Reading text |
┄┄┄┄┄┄
The M1128 "Insensitive Munition High Explosive Base Burn Projectile" is a 155 mm boosted artillery round designed to achieve a maximum range of 30–40 km. It is used for fragmentation and blast effect against personnel and/or materiel. The development of this round follows testing of (and is based on aspects of) boosted M795-series test projectiles. The M1128 is not yet in production, but the first successful test firings have already taken place.

The M1128 is expected to be compatible with a nose-mounted guidance system—specifically, the XM1156 Precision Guidance Kit, which fits the standard fuse threading common to several types of rounds.

==Development==
The design program for the M1128 was established in FY2011 with the stated purpose of addressing USMC requirements for artillery ammunition capable of 30–40 km range. It is also designed for improved accuracy. It carries a larger payload than the aging M549 Extended Range Projectile or ERP, which is the previous boosted round the M1128 is designed to replace. The M1128's range of 30 km far exceeds conventional (non-boosted) artillery rounds such as the M107 projectile which has a 17 km range.
┄┄┄┄┄┄
Saved entries
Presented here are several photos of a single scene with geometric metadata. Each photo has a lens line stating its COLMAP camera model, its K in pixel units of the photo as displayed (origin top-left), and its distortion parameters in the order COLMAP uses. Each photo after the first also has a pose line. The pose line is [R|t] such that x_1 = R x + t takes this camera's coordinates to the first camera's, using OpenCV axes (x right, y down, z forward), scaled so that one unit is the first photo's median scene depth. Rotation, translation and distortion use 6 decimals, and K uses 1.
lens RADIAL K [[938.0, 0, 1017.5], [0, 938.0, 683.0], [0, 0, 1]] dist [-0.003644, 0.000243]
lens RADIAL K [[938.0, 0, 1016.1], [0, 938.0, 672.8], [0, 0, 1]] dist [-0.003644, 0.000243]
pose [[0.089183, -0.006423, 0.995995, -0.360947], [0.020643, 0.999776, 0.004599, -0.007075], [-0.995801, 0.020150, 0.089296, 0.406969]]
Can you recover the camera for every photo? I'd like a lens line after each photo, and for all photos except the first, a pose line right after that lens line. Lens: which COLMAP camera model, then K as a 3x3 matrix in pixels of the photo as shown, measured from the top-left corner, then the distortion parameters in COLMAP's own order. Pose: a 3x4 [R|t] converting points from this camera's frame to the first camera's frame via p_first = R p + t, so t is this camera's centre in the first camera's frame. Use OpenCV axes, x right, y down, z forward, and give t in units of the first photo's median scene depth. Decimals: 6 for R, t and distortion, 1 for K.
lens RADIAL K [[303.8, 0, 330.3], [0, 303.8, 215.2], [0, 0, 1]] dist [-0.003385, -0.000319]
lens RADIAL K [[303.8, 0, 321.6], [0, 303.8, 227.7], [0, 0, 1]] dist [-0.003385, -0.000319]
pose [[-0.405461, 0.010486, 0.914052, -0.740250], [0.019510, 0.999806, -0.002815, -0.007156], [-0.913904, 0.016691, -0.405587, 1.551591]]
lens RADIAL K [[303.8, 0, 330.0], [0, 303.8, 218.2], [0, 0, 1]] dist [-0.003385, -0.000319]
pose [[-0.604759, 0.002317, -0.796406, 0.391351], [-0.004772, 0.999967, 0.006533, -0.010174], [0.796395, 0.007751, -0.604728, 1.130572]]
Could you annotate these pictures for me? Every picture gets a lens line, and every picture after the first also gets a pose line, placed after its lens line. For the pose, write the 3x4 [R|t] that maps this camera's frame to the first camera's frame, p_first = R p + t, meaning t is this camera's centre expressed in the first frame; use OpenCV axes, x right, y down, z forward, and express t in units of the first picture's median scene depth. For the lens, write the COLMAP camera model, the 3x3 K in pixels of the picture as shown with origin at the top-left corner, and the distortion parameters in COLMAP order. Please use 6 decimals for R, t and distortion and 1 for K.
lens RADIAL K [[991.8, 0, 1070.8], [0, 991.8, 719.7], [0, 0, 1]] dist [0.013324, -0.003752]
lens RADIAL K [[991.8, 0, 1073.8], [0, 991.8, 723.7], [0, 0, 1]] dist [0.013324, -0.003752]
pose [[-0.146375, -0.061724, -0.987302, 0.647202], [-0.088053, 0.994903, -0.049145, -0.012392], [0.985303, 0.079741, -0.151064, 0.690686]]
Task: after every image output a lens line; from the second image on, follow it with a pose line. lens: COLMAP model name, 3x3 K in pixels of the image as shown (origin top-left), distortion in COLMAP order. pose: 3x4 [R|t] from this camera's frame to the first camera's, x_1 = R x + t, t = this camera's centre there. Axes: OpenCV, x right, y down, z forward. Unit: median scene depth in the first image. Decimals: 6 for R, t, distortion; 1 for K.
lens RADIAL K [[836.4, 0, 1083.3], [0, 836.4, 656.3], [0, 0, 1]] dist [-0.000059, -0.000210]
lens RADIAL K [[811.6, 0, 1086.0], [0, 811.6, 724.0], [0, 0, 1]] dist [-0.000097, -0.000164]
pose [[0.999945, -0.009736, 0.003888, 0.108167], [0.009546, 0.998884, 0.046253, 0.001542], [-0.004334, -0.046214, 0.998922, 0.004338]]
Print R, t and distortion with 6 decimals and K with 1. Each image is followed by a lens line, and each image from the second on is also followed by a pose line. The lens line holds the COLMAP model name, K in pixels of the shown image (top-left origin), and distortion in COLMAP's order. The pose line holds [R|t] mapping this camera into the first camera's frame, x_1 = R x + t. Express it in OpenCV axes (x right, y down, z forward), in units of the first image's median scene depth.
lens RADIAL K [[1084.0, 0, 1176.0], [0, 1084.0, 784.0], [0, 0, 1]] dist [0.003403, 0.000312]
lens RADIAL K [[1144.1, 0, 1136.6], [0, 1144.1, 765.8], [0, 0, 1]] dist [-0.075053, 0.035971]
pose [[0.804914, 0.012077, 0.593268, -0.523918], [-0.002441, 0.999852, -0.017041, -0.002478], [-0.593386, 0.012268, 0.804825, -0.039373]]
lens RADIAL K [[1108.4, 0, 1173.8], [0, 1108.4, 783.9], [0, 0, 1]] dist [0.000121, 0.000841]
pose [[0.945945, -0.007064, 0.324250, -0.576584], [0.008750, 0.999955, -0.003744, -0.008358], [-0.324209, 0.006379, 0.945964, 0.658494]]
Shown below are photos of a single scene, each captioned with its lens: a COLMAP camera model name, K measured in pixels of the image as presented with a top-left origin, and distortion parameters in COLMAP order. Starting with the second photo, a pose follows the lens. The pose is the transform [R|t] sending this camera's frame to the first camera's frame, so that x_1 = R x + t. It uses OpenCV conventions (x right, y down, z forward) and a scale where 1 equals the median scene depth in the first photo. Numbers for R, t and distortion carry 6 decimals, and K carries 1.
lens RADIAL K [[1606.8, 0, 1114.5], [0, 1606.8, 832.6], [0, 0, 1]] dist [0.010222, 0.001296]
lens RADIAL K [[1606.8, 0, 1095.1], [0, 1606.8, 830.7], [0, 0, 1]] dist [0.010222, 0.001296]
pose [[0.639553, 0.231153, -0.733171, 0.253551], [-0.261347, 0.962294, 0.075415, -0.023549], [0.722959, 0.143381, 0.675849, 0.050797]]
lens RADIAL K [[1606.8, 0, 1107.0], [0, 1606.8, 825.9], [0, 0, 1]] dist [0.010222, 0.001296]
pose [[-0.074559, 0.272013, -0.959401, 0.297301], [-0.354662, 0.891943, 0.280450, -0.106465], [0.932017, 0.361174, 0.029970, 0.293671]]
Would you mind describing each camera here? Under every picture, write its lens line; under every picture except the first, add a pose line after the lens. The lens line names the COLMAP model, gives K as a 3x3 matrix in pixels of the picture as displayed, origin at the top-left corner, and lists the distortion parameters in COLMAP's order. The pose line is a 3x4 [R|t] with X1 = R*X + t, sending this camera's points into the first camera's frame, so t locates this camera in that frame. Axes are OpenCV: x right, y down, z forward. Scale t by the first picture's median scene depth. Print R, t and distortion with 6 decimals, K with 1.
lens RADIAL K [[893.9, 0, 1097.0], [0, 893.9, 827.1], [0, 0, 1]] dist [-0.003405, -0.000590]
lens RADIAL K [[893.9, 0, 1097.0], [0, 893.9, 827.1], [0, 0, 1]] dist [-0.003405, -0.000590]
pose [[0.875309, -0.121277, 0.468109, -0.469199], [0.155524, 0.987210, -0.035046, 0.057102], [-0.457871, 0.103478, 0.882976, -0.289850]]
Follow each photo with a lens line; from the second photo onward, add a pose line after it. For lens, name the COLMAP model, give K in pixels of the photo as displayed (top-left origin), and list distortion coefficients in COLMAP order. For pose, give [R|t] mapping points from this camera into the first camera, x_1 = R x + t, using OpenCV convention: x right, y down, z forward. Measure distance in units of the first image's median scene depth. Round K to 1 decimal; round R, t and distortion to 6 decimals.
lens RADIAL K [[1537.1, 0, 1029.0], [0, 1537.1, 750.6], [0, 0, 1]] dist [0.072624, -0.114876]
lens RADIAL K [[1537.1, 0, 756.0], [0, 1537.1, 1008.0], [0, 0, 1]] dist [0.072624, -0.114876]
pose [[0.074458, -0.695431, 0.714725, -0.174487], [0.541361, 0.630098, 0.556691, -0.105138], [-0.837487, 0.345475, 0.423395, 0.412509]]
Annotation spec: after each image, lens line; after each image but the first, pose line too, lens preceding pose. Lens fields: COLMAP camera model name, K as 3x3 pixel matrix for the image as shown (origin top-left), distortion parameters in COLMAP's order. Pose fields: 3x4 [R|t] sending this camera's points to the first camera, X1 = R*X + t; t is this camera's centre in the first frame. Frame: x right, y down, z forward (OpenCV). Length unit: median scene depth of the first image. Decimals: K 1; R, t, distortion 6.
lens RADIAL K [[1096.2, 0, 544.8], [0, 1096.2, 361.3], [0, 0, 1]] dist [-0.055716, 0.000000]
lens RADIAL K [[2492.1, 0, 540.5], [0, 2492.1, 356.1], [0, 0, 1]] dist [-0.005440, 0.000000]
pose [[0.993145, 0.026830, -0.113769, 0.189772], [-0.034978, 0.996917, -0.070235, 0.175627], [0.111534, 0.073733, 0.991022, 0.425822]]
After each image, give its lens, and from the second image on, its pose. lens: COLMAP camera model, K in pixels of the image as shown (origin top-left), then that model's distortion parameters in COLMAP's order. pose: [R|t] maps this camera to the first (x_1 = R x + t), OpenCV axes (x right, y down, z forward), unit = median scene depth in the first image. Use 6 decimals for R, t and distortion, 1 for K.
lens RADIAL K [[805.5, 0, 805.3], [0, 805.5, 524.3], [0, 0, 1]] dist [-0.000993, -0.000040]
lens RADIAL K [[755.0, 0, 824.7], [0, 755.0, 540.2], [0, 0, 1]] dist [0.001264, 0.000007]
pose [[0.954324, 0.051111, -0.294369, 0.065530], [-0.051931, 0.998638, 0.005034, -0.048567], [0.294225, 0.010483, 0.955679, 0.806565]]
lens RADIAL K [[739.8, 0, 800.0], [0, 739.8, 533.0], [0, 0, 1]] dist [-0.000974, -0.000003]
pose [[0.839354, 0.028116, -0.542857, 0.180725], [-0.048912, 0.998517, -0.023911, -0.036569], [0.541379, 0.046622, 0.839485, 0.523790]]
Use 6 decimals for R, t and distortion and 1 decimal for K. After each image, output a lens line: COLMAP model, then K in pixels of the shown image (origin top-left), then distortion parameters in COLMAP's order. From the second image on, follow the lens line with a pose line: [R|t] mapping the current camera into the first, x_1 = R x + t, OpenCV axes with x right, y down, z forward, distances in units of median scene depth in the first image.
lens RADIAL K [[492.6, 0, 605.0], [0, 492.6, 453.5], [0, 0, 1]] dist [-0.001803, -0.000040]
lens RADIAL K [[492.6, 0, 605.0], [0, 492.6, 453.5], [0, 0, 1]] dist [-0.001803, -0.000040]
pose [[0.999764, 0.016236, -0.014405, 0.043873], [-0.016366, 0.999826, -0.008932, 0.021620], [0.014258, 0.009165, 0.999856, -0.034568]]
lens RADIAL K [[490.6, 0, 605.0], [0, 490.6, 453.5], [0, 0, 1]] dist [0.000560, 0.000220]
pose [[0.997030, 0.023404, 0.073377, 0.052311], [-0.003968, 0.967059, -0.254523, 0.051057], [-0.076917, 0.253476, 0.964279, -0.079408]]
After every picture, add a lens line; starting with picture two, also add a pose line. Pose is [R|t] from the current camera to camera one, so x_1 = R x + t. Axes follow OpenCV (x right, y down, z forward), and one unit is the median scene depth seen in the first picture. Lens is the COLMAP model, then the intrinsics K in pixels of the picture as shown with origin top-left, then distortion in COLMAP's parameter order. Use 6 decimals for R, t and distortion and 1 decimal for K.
┄┄┄┄┄┄
The problem | List every distinct equipment designation made of letters and numbers (such as those beginning with "M" or "XM") that appears in the M1128 text, in order of first appearance.

Result for this exercise | M1128, M795, XM1156, M549, M107